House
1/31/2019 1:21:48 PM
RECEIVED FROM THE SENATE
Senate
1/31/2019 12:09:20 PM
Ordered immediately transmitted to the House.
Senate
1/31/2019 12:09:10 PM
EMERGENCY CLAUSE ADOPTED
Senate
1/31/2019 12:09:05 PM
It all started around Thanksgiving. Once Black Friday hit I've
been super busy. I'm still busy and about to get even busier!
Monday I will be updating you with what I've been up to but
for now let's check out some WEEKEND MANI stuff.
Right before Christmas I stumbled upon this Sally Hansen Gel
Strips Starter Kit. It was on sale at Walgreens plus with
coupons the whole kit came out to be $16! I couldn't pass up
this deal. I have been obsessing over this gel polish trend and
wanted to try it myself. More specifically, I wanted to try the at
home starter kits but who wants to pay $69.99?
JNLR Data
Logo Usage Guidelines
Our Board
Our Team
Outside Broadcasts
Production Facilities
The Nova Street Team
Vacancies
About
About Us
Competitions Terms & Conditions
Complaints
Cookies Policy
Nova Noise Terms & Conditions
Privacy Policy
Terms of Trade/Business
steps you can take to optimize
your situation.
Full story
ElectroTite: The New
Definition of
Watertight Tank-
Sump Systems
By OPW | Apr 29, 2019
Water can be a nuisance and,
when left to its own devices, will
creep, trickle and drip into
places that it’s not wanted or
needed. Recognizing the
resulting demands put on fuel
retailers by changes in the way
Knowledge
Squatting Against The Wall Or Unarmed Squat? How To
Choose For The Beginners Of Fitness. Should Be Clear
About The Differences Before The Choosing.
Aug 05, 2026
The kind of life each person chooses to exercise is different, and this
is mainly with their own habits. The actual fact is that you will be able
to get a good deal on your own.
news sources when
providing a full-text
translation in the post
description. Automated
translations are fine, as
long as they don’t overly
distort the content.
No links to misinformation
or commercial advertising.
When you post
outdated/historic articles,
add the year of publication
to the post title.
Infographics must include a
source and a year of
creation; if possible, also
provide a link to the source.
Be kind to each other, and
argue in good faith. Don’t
...
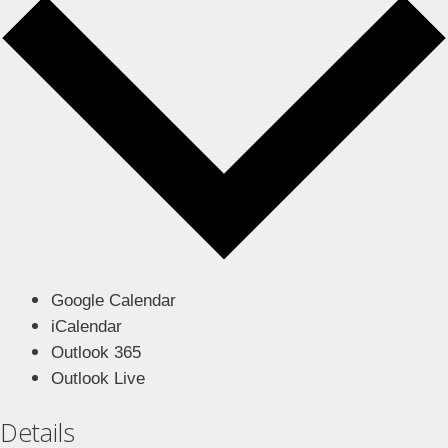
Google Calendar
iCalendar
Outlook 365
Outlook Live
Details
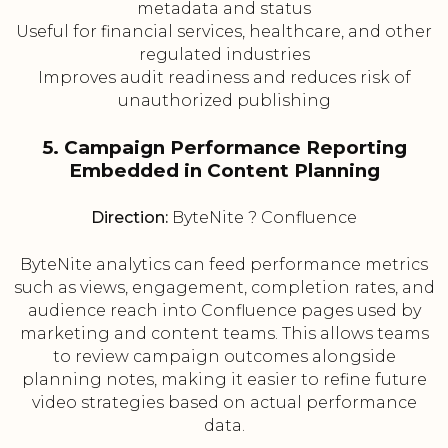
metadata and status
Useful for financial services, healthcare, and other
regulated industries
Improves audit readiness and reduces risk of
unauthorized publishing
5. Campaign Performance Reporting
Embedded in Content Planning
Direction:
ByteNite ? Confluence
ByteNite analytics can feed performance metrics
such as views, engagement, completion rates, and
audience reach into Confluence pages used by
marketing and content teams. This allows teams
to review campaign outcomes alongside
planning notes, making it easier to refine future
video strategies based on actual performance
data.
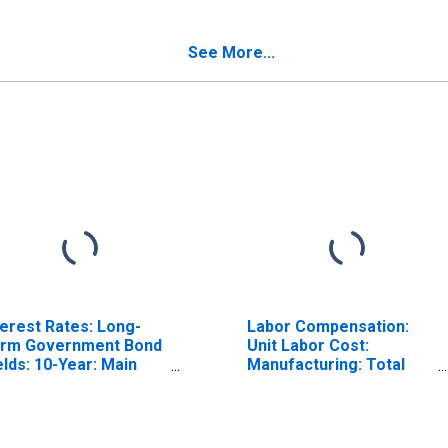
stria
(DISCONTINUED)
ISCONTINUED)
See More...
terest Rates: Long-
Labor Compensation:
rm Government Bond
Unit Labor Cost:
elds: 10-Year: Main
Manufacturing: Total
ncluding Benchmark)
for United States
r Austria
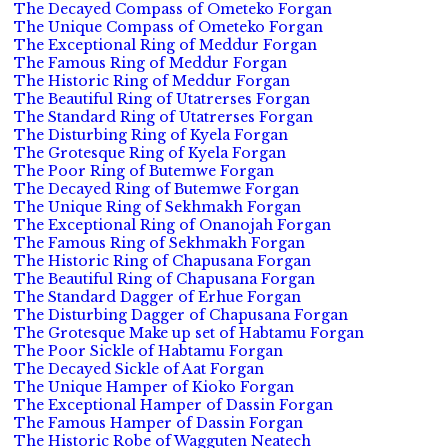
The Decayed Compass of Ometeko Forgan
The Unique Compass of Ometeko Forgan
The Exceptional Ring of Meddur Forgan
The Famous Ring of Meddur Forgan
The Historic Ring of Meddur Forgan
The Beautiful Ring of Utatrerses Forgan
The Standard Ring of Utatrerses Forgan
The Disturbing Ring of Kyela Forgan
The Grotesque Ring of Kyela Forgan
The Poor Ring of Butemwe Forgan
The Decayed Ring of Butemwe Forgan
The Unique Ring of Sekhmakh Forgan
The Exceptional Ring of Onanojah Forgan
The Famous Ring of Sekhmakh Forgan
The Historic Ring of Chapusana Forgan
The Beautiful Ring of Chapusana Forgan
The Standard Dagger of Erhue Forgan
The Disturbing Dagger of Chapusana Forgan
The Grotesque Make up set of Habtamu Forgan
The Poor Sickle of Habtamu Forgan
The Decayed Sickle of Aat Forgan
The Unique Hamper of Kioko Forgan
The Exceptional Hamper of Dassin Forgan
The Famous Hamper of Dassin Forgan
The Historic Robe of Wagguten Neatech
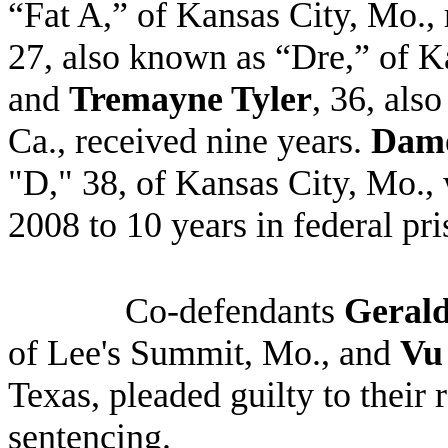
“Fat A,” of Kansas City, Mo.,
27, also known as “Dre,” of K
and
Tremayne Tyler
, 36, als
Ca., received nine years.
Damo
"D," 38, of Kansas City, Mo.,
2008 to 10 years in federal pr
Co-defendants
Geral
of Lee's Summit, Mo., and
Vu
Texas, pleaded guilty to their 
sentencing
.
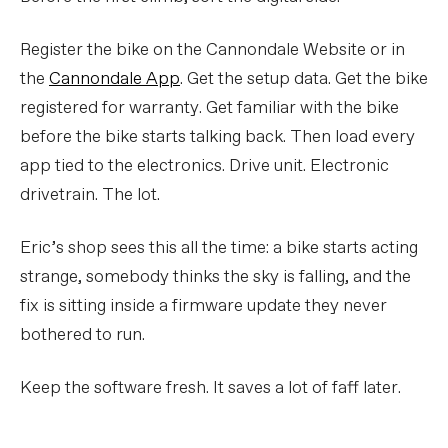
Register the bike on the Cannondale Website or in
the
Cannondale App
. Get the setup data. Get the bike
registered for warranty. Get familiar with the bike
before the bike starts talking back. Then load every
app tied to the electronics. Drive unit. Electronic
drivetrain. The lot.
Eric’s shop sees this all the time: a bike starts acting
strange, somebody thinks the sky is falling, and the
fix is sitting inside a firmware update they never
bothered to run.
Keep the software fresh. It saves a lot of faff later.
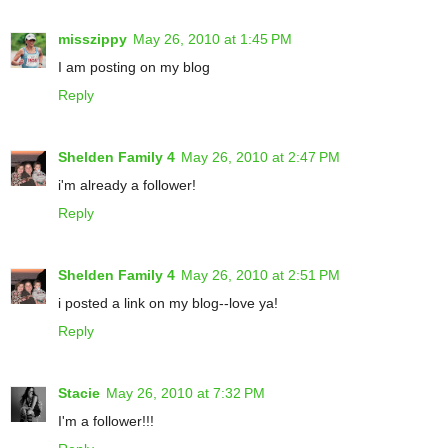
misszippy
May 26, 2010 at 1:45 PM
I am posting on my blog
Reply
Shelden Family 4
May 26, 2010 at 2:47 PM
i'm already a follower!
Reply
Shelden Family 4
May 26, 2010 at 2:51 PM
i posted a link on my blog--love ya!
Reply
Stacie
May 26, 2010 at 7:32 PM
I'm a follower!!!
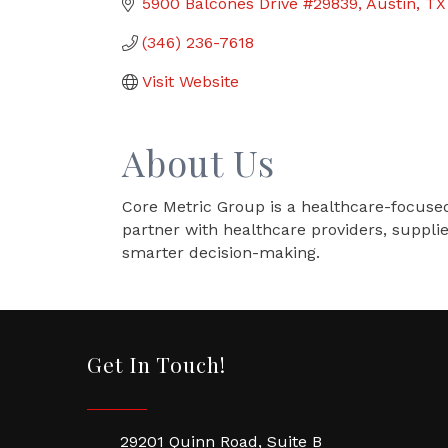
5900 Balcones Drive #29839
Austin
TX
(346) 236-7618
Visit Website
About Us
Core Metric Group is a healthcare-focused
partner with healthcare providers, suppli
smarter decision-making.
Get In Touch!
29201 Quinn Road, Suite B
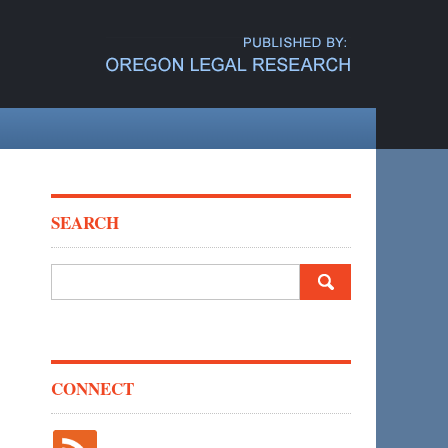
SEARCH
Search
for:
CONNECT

> **Try it**
Could you return exactly the stretch of the data above that starts at the line with "translations are fine, as" and ends at the line with "argue in good faith. Don’t", both lines included?

> **Problem solution**
translations are fine, as
long as they don’t overly
distort the content.
No links to misinformation
or commercial advertising.
When you post
outdated/historic articles,
add the year of publication
to the post title.
Infographics must include a
source and a year of
creation; if possible, also
provide a link to the source.
Be kind to each other, and
argue in good faith. Don’t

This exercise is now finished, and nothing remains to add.